The exterior of the church at the other end of the square had also been restored, but inside work still continued. We were a bit surprised to be beckoned into the building site by the man who was working alone inside the church, but it was worthwhile to see just how much of a project it was to restore it to its former glory.
We also came across a picture of the church taken shortly after the earthquake, which was pretty staggering – there was very little left standing.
Our favourite meal in Gyumri was undoubtedly the lunch we ate at Gwoog Gastrohouse. The first dish to come out was heavily buttered scrambled egg with basturma, a type of salty cured beef (not pictured as we ate it way too quickly). Next up was chrov pilaf, a rice side with apricots, dates and raisins (we realise this was a slightly strange accompaniment to eggs, but that was on us!) Finally, a whole plate of lamb dolma arrived, complete with fresh lemon and sour cream. All of this was washed down with a sweet apricot and raisin Kompot, a drink we’d never heard of, but that went down a treat!
We also treated ourselves to a donut each from Ponchik Monchik. These are hollow deep fried dough balls, filled with either vanilla custard, chocolate spread, or jam, and dusted with icing sugar. After demonstrating how much the filling hole looked like a mouth, Sara then painted her nose white with icing sugar with her first bite. Absolutely delicious, and we could probably have eaten two each!
To burn off some calories, we took a walk out to Gyumri’s Mother Armenia – a colossal statue on the edge of town which somehow survived the devastating earthquake. She watches over Gyumri, with one arm raised to the sky and her back clearly turned to the Turkish border less than 10km behind her. Still, her view across Armenia was spectacular.
Just next door to the statue lies the Black Fortress, a military installation built with typical Gyumri black tuff, which has more recently been converted into a live performance venue. Both attractions were eerily quiet, with just the odd wandering tourist and a few local kids out exercising.

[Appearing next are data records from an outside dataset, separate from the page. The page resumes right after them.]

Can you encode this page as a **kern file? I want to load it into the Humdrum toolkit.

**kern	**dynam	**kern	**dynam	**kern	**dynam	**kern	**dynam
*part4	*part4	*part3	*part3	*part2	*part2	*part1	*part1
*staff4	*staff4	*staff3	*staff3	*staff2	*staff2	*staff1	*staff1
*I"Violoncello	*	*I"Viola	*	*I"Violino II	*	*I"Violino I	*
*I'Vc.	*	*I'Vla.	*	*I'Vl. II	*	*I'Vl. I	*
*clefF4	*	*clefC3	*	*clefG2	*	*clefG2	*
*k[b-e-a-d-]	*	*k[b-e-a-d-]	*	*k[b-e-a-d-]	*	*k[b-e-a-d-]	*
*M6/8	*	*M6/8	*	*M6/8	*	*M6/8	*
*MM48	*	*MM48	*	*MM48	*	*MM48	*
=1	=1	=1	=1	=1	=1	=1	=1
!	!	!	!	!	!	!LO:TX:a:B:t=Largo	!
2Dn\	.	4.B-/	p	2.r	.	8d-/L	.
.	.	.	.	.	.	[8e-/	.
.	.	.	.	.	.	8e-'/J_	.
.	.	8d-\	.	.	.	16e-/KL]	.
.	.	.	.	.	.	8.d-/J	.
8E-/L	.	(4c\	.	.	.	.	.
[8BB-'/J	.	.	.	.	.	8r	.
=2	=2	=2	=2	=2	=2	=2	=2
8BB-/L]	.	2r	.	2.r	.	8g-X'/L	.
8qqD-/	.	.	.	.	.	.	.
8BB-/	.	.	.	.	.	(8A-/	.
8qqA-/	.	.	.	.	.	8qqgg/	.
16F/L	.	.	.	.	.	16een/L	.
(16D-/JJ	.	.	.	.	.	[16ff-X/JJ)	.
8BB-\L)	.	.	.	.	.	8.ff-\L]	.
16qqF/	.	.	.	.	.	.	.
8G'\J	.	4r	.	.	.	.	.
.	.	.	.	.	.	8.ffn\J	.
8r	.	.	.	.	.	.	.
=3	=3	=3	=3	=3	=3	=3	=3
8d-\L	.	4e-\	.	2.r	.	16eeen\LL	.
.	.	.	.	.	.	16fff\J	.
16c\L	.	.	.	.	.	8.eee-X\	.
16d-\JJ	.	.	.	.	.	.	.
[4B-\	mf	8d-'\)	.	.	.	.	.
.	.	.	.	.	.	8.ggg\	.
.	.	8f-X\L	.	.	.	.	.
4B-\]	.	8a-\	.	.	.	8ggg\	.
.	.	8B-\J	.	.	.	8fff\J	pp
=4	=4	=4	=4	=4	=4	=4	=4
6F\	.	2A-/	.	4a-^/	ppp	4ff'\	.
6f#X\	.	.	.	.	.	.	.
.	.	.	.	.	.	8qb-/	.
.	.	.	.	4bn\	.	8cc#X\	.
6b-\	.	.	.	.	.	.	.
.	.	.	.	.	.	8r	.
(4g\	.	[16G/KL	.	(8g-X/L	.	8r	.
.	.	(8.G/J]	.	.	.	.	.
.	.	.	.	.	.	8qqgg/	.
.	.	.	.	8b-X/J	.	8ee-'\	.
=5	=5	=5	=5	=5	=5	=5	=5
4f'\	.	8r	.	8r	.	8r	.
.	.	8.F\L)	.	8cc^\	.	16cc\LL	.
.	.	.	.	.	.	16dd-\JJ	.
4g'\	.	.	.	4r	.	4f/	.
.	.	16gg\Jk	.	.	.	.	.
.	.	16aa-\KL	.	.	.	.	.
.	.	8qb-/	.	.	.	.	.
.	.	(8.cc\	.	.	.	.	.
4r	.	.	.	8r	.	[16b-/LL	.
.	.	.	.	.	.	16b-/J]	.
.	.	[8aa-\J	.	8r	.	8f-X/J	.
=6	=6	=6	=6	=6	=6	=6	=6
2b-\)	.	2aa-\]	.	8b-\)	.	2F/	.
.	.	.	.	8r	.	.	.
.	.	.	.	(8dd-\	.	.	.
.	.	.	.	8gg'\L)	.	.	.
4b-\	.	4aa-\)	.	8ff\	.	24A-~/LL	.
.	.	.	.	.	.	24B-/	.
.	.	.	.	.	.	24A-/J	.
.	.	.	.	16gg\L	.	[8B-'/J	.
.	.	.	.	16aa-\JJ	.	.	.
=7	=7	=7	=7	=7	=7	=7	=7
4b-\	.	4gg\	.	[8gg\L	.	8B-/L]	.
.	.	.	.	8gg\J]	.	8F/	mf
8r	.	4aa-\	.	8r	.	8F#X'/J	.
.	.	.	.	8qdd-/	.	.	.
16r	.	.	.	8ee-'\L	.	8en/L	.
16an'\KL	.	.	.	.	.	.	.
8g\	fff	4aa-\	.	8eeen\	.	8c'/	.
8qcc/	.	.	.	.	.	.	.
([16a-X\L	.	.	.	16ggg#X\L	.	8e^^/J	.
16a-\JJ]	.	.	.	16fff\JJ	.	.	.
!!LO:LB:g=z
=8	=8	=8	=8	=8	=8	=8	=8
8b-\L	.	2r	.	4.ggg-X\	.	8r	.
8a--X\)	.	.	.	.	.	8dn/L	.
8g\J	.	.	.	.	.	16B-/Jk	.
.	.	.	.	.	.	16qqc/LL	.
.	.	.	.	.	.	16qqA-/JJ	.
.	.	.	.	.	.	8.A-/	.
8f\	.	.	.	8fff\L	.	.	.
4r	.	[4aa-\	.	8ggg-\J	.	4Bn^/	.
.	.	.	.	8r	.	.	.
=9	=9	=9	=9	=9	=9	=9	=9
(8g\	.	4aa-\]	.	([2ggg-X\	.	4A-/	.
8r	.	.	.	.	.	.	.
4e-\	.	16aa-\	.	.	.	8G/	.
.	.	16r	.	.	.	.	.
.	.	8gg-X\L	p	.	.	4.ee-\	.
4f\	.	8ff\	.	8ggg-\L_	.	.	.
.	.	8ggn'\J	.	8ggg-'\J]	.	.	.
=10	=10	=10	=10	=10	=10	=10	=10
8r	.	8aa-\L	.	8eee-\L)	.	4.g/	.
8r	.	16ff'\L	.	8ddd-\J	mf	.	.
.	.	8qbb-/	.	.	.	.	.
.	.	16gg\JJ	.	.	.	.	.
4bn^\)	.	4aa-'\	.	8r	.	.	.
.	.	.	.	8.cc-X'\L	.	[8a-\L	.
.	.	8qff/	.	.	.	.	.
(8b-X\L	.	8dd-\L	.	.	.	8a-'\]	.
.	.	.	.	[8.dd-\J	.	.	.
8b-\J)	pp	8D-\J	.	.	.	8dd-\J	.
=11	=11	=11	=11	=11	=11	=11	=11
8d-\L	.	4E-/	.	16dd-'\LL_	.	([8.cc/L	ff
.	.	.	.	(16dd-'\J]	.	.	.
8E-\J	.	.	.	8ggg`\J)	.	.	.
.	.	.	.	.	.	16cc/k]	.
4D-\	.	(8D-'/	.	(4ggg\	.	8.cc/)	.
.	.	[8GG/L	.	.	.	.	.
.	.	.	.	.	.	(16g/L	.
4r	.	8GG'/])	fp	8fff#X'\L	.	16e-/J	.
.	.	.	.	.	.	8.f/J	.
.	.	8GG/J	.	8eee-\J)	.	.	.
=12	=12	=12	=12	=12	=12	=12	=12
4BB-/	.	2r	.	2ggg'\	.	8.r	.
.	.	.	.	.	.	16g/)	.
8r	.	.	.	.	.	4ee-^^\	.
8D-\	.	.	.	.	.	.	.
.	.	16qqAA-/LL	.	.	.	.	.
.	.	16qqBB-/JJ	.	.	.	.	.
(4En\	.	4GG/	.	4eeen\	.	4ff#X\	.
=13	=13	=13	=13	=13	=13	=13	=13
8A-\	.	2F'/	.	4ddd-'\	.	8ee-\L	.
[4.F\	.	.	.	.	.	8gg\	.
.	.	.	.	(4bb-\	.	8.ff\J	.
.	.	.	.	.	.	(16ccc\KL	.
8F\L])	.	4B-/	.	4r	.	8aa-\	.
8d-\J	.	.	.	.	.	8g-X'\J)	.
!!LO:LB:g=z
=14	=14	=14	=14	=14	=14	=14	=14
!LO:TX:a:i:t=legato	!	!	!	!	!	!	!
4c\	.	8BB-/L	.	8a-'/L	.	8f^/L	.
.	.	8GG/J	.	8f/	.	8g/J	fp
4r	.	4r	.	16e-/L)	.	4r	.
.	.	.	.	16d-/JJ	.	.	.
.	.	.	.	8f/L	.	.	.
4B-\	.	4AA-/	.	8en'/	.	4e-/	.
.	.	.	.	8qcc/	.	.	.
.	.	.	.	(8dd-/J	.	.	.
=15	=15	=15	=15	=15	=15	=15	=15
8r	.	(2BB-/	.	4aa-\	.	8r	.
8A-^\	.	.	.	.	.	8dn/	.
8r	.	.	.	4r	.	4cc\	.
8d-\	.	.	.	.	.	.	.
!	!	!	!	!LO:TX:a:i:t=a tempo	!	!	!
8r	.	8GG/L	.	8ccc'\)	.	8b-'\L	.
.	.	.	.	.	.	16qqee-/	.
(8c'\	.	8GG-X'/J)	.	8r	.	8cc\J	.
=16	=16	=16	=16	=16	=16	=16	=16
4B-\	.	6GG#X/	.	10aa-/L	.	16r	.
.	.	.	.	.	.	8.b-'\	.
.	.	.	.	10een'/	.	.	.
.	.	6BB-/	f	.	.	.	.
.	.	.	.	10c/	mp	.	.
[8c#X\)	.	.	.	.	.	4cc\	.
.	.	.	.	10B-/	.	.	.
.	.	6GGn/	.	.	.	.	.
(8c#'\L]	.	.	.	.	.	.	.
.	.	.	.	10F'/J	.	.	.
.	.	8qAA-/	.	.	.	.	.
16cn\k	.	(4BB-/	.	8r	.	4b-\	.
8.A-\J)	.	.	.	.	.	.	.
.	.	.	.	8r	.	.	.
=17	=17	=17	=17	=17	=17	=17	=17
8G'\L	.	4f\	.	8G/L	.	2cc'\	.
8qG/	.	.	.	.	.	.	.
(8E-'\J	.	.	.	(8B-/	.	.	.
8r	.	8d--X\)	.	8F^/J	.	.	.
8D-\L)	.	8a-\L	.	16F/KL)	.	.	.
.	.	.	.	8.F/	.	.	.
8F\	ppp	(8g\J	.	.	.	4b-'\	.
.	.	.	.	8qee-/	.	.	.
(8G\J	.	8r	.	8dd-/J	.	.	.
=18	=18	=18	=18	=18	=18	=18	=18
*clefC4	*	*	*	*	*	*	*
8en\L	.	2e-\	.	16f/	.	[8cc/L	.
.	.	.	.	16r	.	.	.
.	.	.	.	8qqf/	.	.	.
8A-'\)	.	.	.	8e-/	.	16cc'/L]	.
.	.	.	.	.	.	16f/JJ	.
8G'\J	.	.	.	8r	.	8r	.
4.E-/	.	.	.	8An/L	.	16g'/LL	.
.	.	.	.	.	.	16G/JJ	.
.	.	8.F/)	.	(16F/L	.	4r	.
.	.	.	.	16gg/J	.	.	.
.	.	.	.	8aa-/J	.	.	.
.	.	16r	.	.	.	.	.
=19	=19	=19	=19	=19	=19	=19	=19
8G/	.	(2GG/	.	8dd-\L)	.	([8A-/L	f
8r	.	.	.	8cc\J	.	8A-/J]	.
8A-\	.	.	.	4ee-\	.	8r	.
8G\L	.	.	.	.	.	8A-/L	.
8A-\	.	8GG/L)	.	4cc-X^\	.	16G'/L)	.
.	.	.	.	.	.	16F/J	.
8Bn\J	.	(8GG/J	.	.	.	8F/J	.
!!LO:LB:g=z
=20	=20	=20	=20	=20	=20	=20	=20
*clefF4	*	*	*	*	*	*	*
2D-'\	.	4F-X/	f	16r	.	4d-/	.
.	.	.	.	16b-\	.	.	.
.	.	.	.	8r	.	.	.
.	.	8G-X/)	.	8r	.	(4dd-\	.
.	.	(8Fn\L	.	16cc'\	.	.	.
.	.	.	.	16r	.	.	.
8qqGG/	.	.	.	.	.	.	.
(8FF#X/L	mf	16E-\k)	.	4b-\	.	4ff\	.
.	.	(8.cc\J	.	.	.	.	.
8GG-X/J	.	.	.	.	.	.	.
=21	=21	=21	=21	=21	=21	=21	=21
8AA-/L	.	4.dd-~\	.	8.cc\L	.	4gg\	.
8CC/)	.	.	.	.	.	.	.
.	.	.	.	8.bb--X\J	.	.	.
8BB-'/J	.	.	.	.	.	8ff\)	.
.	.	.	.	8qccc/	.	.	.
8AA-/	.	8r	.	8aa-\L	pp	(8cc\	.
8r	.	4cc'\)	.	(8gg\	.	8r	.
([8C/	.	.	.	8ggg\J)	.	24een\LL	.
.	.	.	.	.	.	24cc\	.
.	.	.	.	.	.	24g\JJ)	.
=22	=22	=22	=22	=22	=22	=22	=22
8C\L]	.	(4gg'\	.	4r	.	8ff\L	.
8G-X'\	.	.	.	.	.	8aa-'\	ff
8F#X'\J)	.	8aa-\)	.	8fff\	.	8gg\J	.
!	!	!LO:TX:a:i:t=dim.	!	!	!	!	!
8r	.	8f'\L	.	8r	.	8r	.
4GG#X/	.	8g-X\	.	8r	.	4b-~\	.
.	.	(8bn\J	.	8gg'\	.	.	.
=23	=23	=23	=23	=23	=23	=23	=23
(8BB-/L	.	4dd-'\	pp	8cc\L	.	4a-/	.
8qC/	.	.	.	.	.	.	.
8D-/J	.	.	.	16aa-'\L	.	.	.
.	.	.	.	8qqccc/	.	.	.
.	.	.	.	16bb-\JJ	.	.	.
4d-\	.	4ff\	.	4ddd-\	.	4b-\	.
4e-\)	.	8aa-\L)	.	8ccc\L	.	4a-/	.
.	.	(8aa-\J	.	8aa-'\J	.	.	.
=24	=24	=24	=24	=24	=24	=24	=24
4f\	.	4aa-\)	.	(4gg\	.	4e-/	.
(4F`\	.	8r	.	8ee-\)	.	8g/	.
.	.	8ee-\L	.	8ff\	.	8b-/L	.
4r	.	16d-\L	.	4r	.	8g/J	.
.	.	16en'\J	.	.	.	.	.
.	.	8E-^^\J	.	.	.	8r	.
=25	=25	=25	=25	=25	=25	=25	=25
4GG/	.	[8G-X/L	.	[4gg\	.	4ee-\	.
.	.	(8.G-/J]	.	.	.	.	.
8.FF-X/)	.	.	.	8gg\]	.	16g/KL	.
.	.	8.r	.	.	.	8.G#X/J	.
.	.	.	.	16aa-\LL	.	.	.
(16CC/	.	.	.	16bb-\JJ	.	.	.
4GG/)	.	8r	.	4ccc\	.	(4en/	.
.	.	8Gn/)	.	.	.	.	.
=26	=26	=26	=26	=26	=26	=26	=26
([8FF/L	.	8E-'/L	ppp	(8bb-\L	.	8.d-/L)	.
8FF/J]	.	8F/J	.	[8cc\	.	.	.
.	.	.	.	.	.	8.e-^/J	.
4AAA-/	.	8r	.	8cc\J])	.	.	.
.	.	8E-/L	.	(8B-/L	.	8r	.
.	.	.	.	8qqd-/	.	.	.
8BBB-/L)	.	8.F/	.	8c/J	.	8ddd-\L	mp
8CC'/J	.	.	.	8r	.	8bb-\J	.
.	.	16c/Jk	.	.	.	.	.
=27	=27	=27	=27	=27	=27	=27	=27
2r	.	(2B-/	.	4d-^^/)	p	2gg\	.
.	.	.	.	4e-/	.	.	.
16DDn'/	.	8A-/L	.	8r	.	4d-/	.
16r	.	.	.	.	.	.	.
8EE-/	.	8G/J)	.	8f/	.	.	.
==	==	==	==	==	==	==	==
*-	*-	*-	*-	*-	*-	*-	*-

We took a short diversion on our way back into town through Gyumri’s Central Park. From the outside, this appeared to be a wild and seldom used park, but once inside, we found that the park was dotted with beautiful architecture and Soviet statues.
As well as yet another amusement park…
After exploring Gyumri’s main attractions, it was time to pay some attention to the increasingly messy matt of hair on my head. We headed to Lux Barber Shop, a traditional barbers filled with wood panelling, mirrors and metal and leather chairs. With my Armenian language skills stretching to “hello”, “goodbye” and “thank you”, I resorted to showing the barber a few photos taken shortly after my last hair cut. He gave the photos a passing glance before leading me towards a chair and picking up the clippers. Sara watched on from the entrance as I had one of the most tense hair cuts of my life, but at least I didn’t have to engage in the normal barber small talk. In the end, the barber did a great a job despite my lack of communication skills, and I left Gyumri looking much smarter than the state in which I arrived.